How to set up a watcher to detect CDR Connection Failure errors in Kibana (Part 1/2)

Objectives of this blog post:

Describe the steps to follow to configure and create a simple watcher that detects a condition and sends an email when triggered. This document focuses on a real user case, the monitoring of CDR Connection Failure errors, which can be used as an example and base for different applications.

Watch the video

Step 1: Get an Elastic Stack subscription license

The watchers are part of the Elastic Stack subscription license, and therefore it is needed before doing any alerting.

Step 2: Set up notifications

When the watcher triggers, you can choose to add an action to send a notification that an event was fired. You can then precise the message you want to send, but first, you need to setup the notifications.

–       Email notification:

Documentation for email notification settings

Documentation for different email profiles

To configure the SMTP server you want to use and the email account, go to the “Dev Tools” tab in your Kibana page, and input the following request:

PUT _cluster/settings

{

    “persistent” : {

      “xpack.notification.email” : {

        “account”: {

          “NAME_OF_ACCOUNT”: {

            “smtp”: {

              “host”: “SMTP_HOST”,

              “port”: “SMTP_PORT”

            }

          }

        }

      }

    }

}

If an authentication is needed, you can specify an smtp.user and a smtp.secure_password.

–       Slack notification:

Documentation for slack notification settings

Documentation for slack webhooks

You need to create a webhook for your slack system. Follow the steps described in the link above (you need administrator privileges). Once that is done, go to the “Dev Tools” tab and input the following request:

PUT _cluster/settings

{

    “persistent” : {

        “xpack.notification.slack” : {

          “account”: {

                  “ACCOUNT_NAME”: {

                    “secure_url”: “SLACK_WEBHOOK_URL”,

                      “message_defaults”: {

                          “from”: “Kibana Watch”,

                          “to”: “DESTINATION”,

                          “icon”: “http://example.com/images/watcher-icon.jpg”,

                          “attachment”: {

                              “fallback”: “X-Pack Notification”,

                              “color”: “#36a64f”,

                              “title”: “X-Pack Notification”,

                              “title_link”: “https://www.elastic.co/guide/en/x-pack/current/index.html”,

                              “text”: “One of your watches generated this notification.”,

                              “mrkdwn_in”: “pretext, text”

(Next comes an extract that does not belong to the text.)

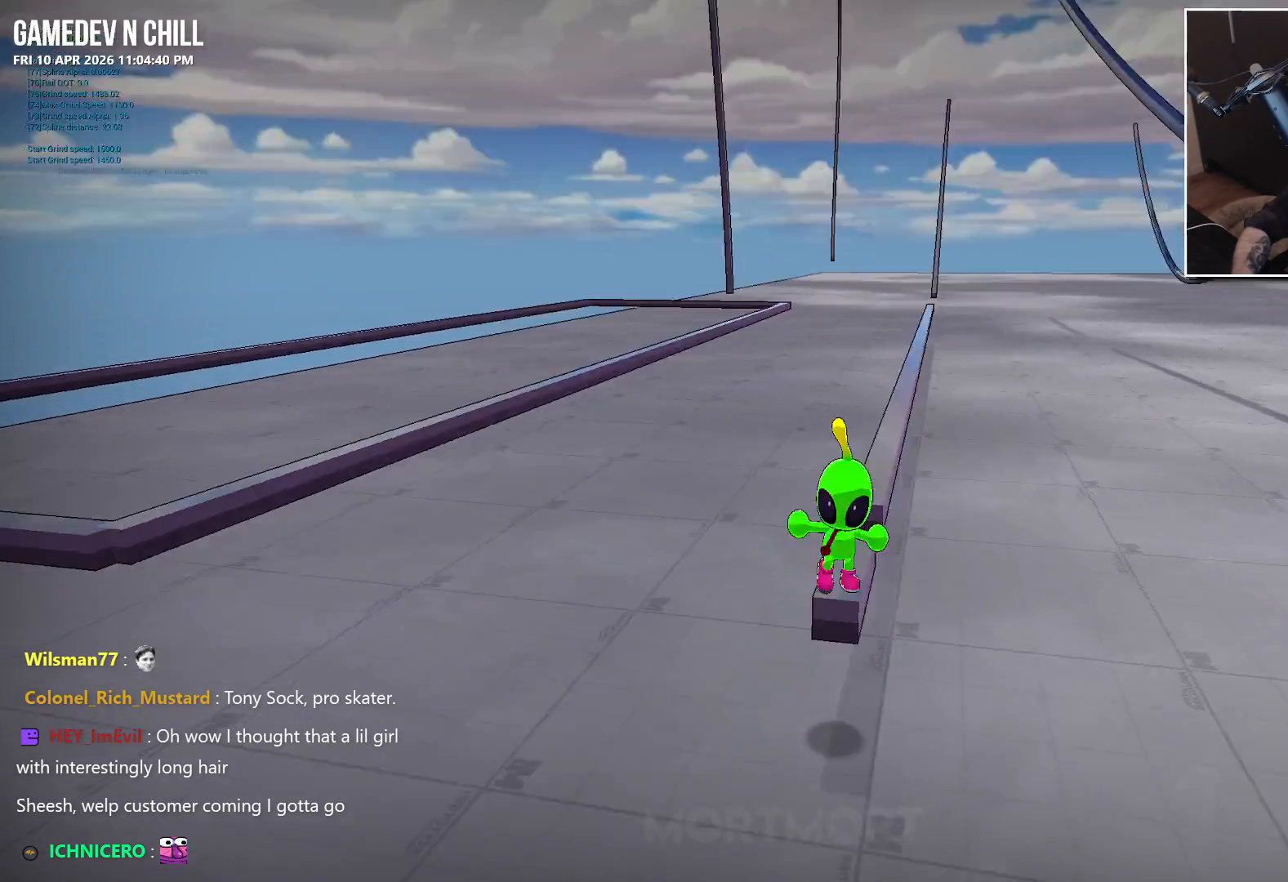
{"buttons": [], "left_stick": "up-right", "right_stick": "center", "events": [[434, "left_stick", "up-right"]]}
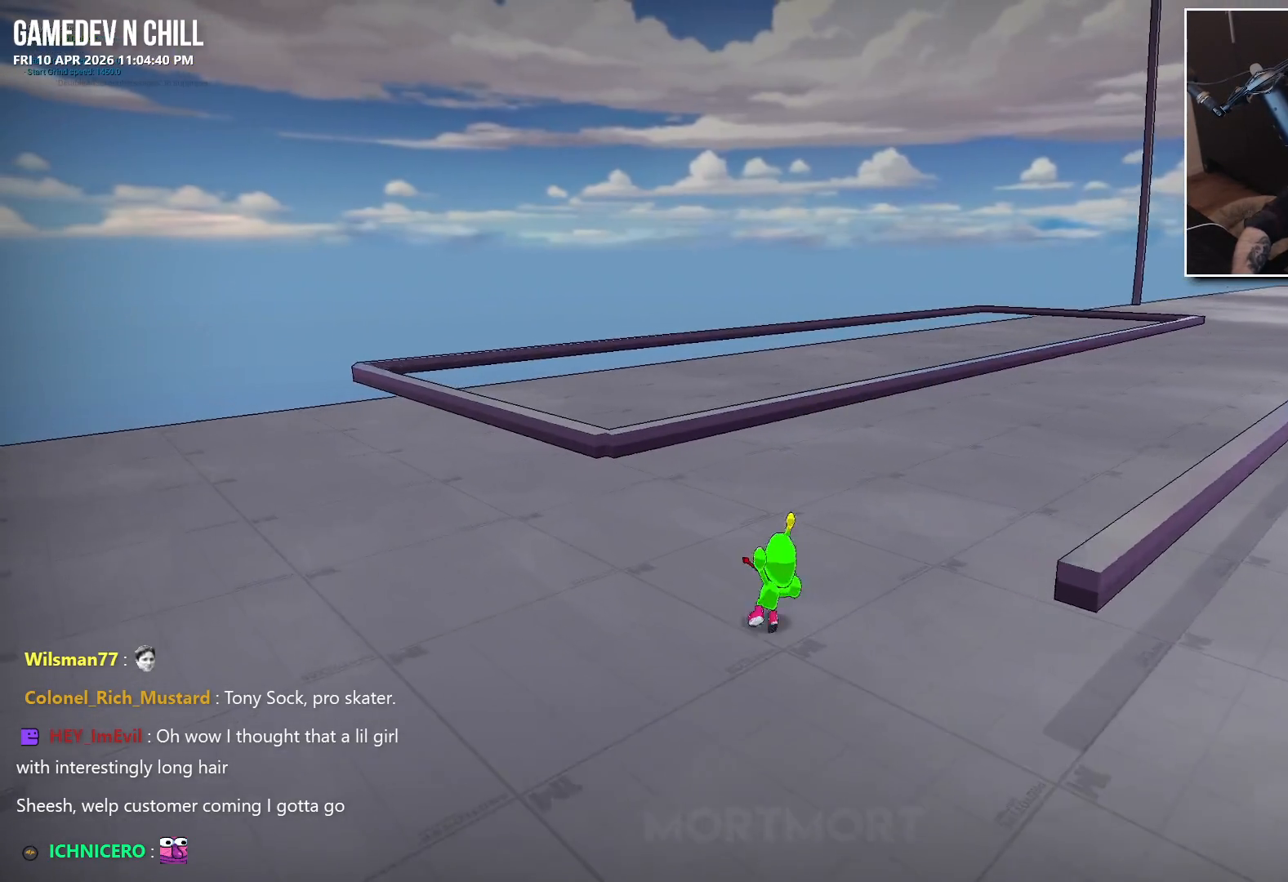
{"buttons": ["A"], "left_stick": "up", "right_stick": "center", "events": [[134, "A", "down"], [134, "left_stick", "up"], [234, "left_stick", "up-left"], [317, "A", "up"], [400, "A", "down"], [484, "left_stick", "up"]]}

                          }

                      }

                  }

              }

          }

    }

}

Step 3: Create the watcher

Go to the Management>Elasticsearch>Watcher tab, and create a new watcher.

You can use the simple “Create Threshold Alert” option, and choose the action you want to link to the alert created.

You can also use the “Create Advanced watch” option, where you can customize more in detail your watcher.

Recommendation:

The window provided by the Kibana page to edit the watcher is really small and inconvenient. It is highly recommended to use software to edit the watcher that can display .json files properly. It is preferable to have an editor that can manage the indentation and color the text for better readability. Those can include: text editors (ex: notepad++) or IDEs (ex: Visual Studio). You can then edit the file in your editor with ease, and paste it back into the Kibana window to save it.

Here is a complete example of a watcher that tracks CDR Connection Failure errors every 30 seconds, by detecting the first time the error occurs and sending an email with the time it was detected:

{

  “trigger”: {

    “schedule”: {

      “interval”: “30s”

    }

  },

  “input”: {

    “chain”: {

      “inputs”: [

        {

          “first”: {

            “search”: {

              “request”: {

                “search_type”: “query_then_fetch”,

                “indices”: [

                  “cmsalarmstates-*”

                ],

                “types”: [],

                “body”: {

                  “query”: {

                    “bool”: {

                      “must”: {

                        “match”: {

                          “cmsalarm.type”: “cdrConnectionFailure”

                        }

                      },

                      “filter”: {

                        “bool”: {

                          “must”: {

                            “range”: {

                              “timestamp”: {

                                “gte”: “now-1m”,

                                “lte”: “now-30s”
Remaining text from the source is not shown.